Why Vega

Most binary caches ask you to trust whoever holds the signing key. Vega is built so you do not have to.

When Nix substitutes a build from a cache, it checks that the cache signed it with a key you trust. It does not rebuild the output from source. The cache is therefore a trust anchor: whatever it signs with a trusted key, your machine installs. cache.nixos.org works because you trust the NixOS Foundation's builders; a Cachix cache works because you trust its owner. If that key is stolen or misused, you install whatever the holder signed, and nothing about the binary tells you it is wrong.

Vega signs a build into its shared cache only after independent builders have rebuilt the same derivation and produced the same output, and it records every attestation in a public, append-only log. You can check that record yourself. The guarantee comes from independent agreement and a log you can verify, not from trusting the operator.

When a private cache is the right tool

If you are one team building for yourselves, a private cache (Cachix, attic, or your own bucket) is simpler and does everything you need. You already trust your own builds, so independent corroboration adds nothing. Reach for Vega when the people relying on a build do not all trust each other, or the publisher.
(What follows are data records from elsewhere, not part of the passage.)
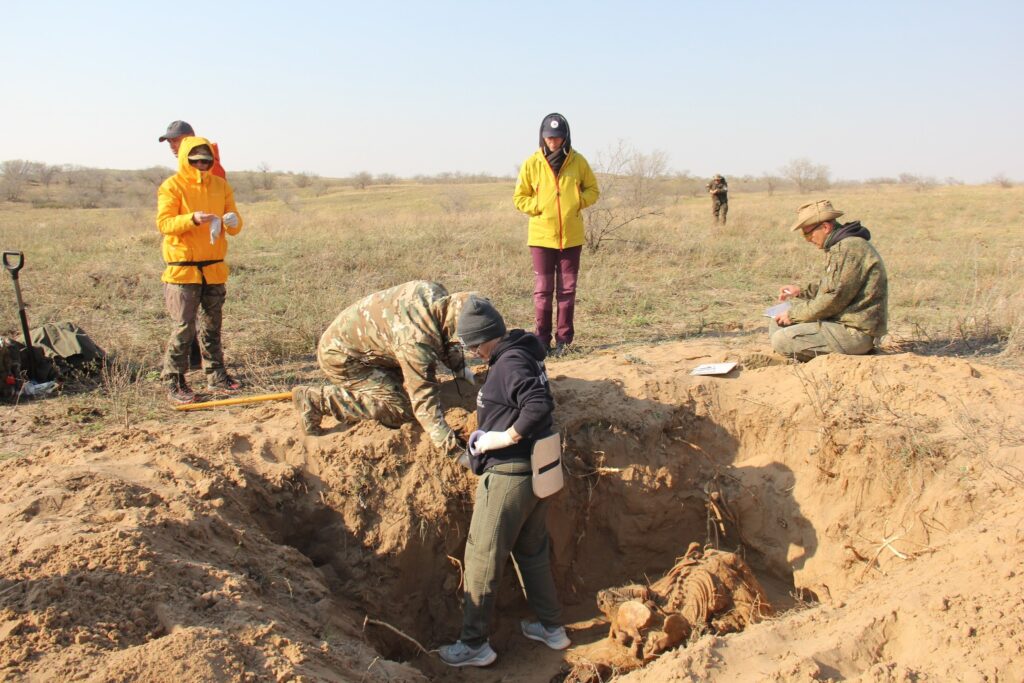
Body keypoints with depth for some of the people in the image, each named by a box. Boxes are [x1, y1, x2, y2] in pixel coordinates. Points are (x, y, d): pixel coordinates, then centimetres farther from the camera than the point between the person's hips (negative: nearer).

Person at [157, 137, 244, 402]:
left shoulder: (221, 186, 11)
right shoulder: (172, 186, -2)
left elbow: (235, 226, 9)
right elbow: (164, 223, -12)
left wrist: (232, 222, -14)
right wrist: (193, 219, -27)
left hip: (214, 267, 4)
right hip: (183, 268, -4)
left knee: (212, 325, 11)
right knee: (184, 327, -6)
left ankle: (216, 375, 19)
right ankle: (174, 381, 4)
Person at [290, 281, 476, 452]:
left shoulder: (435, 293, -12)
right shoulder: (417, 340, -36)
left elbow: (443, 339, 10)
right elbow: (424, 397, -31)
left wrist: (460, 368, 4)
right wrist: (448, 443, -29)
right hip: (341, 358, -9)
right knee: (399, 409, -17)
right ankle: (315, 401, -13)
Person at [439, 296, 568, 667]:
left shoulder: (510, 364, -21)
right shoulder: (524, 352, 7)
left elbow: (540, 404, -34)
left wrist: (506, 437, -25)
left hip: (508, 477, -10)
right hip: (536, 472, 10)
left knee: (483, 559, 5)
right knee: (532, 551, 23)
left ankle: (474, 645, 18)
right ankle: (552, 627, 35)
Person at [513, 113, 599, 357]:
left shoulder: (578, 162, 1)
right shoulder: (532, 164, -1)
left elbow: (593, 190, 11)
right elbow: (519, 197, 6)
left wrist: (579, 201, -8)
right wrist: (538, 206, -10)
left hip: (571, 236, 1)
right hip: (541, 236, -1)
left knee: (567, 289, 6)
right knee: (543, 289, 1)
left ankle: (564, 338, 14)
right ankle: (542, 338, 8)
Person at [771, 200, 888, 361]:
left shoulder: (850, 248, -19)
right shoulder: (840, 246, 14)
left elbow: (834, 298, -22)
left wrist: (793, 314, -13)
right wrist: (801, 291, 16)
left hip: (856, 332, -11)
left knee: (781, 340, -20)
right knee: (777, 324, 11)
Where independent corroboration matters

The problem underneath

A reproducible build is one that anyone can recreate from the same source and get byte-for-byte identical output. Without that property, a compromised cache can serve a backdoored binary under a legitimate store path, and a signature only says who signed it, not whether the content is honest. Independent reproduction, recorded in a transparency log, is what closes the gap. It is the idea behind Certificate Transparency, applied to the Nix store. Trustix explored it for Nix; Vega runs it as a service.